Udall will face Albuquerque Mayor Martin Chavez and Leland Lehrman, who publishes an alternative newspaper in Santa Fe, in the June primary.

A fourth Democrat, Jim Hannan, finance director of a Santa Fe housing trust, dropped out of the race and endorsed Udall.

Setting the tone of his campaign in a message to his fellow candidates, Udall said, ''Let us keep it positive and purposeful and focus on what really matters to the American people.''

Udall has been criticized for voting against funding for Los Alamos National Laboratory, a nuclear weapons lab in his congressional district that faces up to 750 job cuts.

He said he spoke against the spending cuts in the House Appropriations Committee and later offered an amendment to restore $200 million for the nuclear weapons lab to take its research in new directions the only New Mexico congressman to do so.
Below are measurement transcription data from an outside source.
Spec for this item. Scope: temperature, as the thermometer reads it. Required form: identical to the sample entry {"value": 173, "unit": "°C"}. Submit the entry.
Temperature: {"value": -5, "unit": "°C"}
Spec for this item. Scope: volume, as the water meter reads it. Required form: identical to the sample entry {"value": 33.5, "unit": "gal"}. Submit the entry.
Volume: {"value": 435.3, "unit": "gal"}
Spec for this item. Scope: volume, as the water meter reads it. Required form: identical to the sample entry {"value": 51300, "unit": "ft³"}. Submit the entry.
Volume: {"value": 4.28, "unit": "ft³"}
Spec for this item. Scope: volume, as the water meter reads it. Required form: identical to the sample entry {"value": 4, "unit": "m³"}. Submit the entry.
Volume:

On the final House vote, he said that before he voted to cut funding, he was assured there would be $600 million in new money that Los Alamos could compete for to do energy research.

Los Alamos needs to understand that the nuclear weapons complex will shrink, and it needs to diversify its mission, Udall said.
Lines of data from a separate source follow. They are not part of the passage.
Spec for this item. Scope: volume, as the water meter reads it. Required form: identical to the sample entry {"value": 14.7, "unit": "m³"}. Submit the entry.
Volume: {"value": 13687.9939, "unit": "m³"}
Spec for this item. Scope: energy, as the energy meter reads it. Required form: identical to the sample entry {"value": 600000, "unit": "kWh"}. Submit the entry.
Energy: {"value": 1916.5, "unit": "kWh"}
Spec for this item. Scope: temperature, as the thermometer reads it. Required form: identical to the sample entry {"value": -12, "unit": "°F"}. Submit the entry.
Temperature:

''My vote was about the jobs of the future,'' he said.

Chavez's campaign manager, Mark Fleisher, responded: ''That's the lamest excuse I've ever heard for negatively affecting thousands of New Mexico families.''

Fleisher said any decrease in lab funding would have a ripple effect on other businesses around the state.
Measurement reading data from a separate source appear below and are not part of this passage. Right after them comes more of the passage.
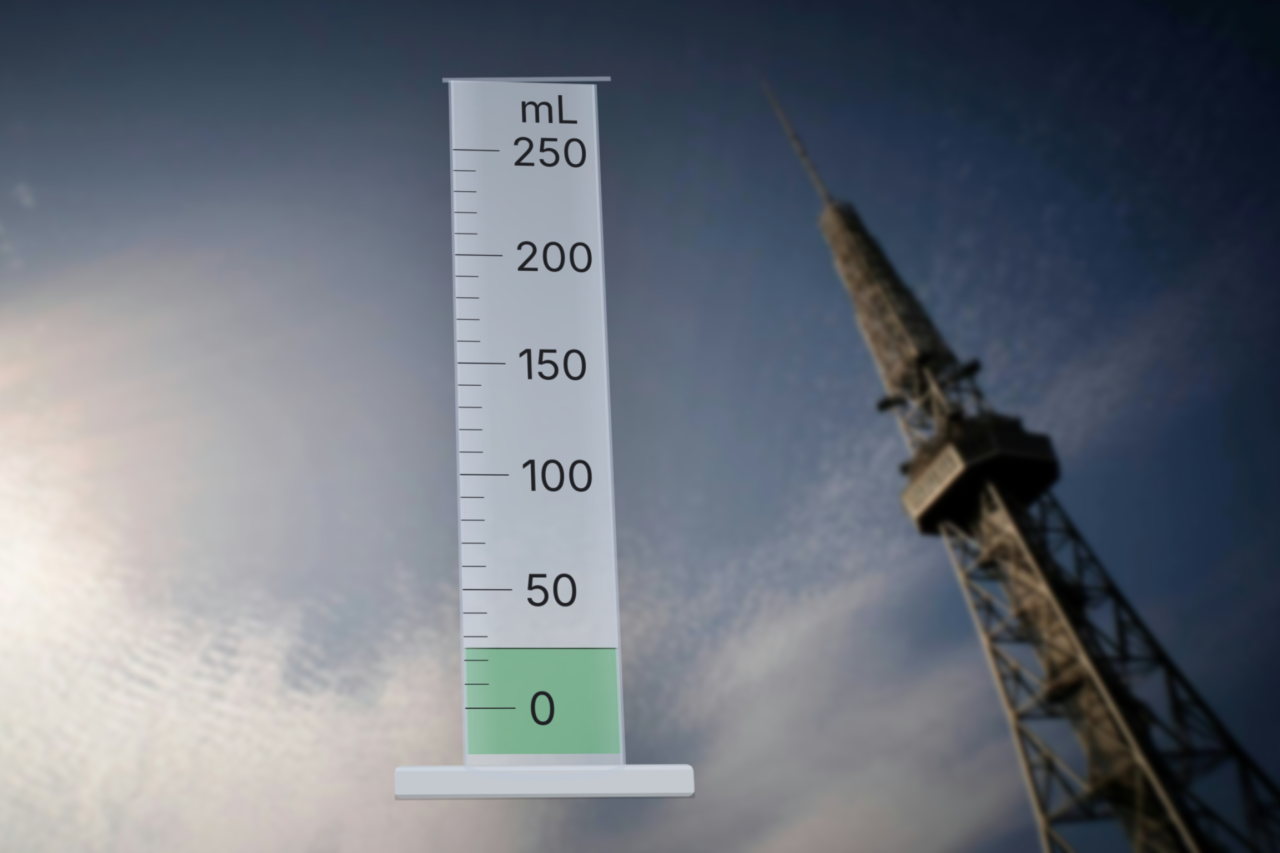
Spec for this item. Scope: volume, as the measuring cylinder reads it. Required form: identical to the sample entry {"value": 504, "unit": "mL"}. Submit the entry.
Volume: {"value": 25, "unit": "mL"}
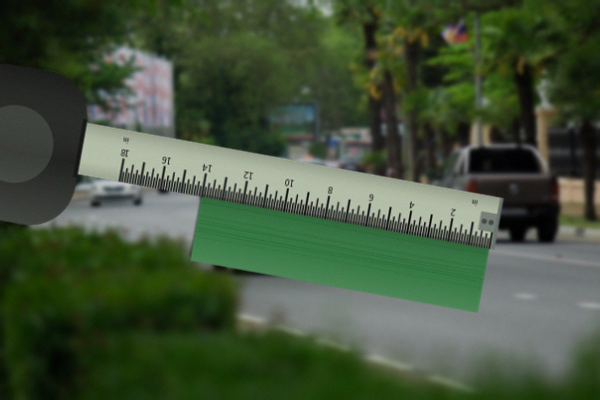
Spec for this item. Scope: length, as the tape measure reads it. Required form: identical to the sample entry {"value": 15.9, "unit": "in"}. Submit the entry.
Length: {"value": 14, "unit": "in"}
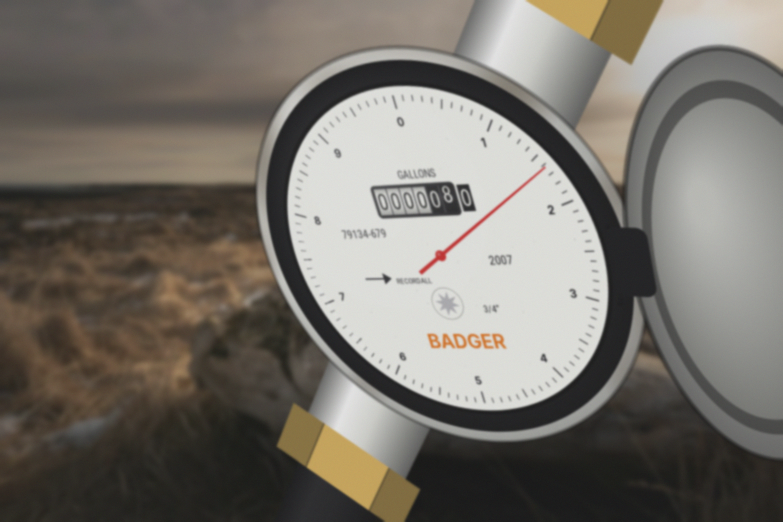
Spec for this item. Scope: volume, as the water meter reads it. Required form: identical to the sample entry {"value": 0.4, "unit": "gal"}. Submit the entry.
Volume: {"value": 81.6, "unit": "gal"}
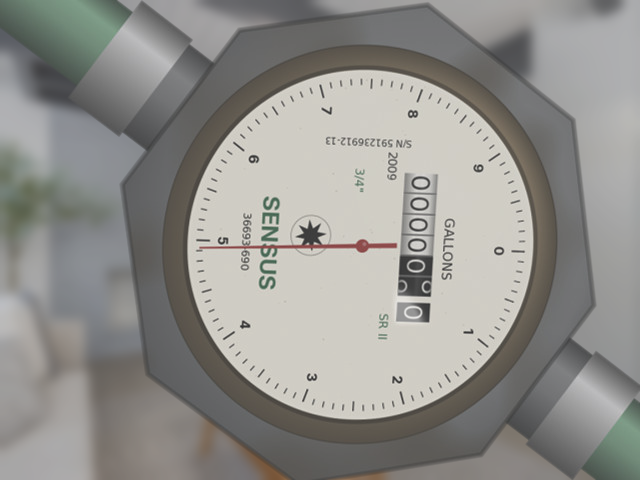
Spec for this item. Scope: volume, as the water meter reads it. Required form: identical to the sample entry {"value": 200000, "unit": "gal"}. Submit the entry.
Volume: {"value": 84.9, "unit": "gal"}
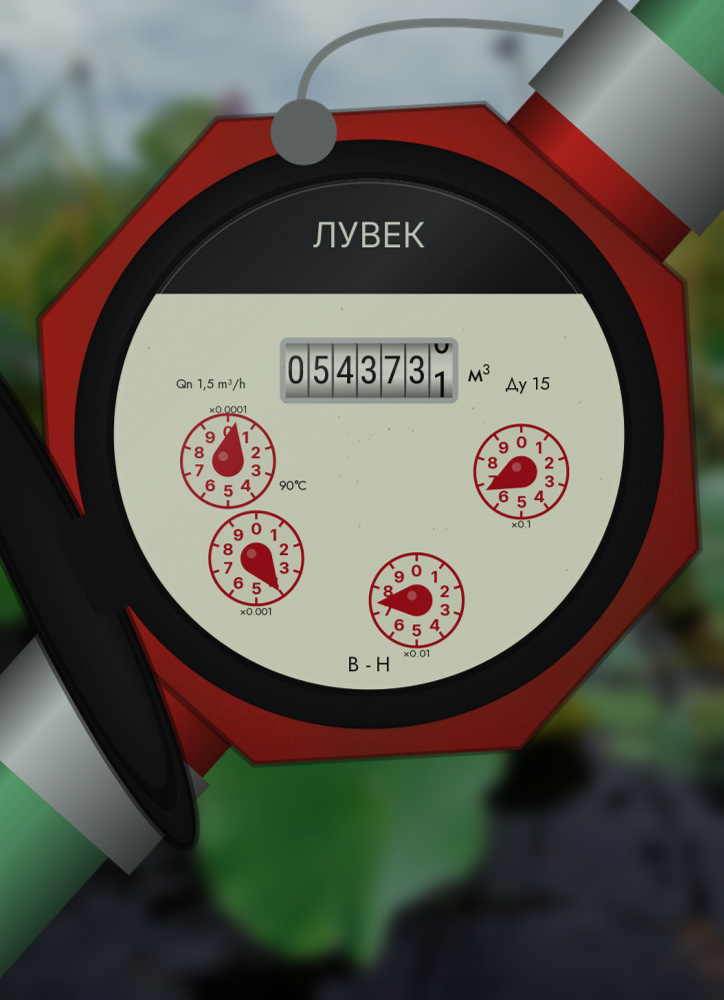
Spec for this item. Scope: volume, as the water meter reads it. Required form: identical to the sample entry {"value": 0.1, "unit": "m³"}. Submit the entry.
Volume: {"value": 543730.6740, "unit": "m³"}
Udall's decision to run for the first open Senate seat in New Mexico in 36 years leaves the state with three wide-open congressional races in 2008.

On the Republican side, Rep. Heather Wilson, who represents the Albuquerque-area 1st Congressional District, will face Rep. Steve Pearce of Hobbs, who represents the 2nd District that spans the southern half of the state.

Udall made his announcement at the National Hispanic Cultural Center in Albuquerque. He also has events scheduled in Los Lunas, Las Cruces, Silver City, Clovis, Las Vegas, Mora, Taos and his hometown of Santa Fe.

He has about $800,000 in a congressional campaign fund he can use for the Senate campaign.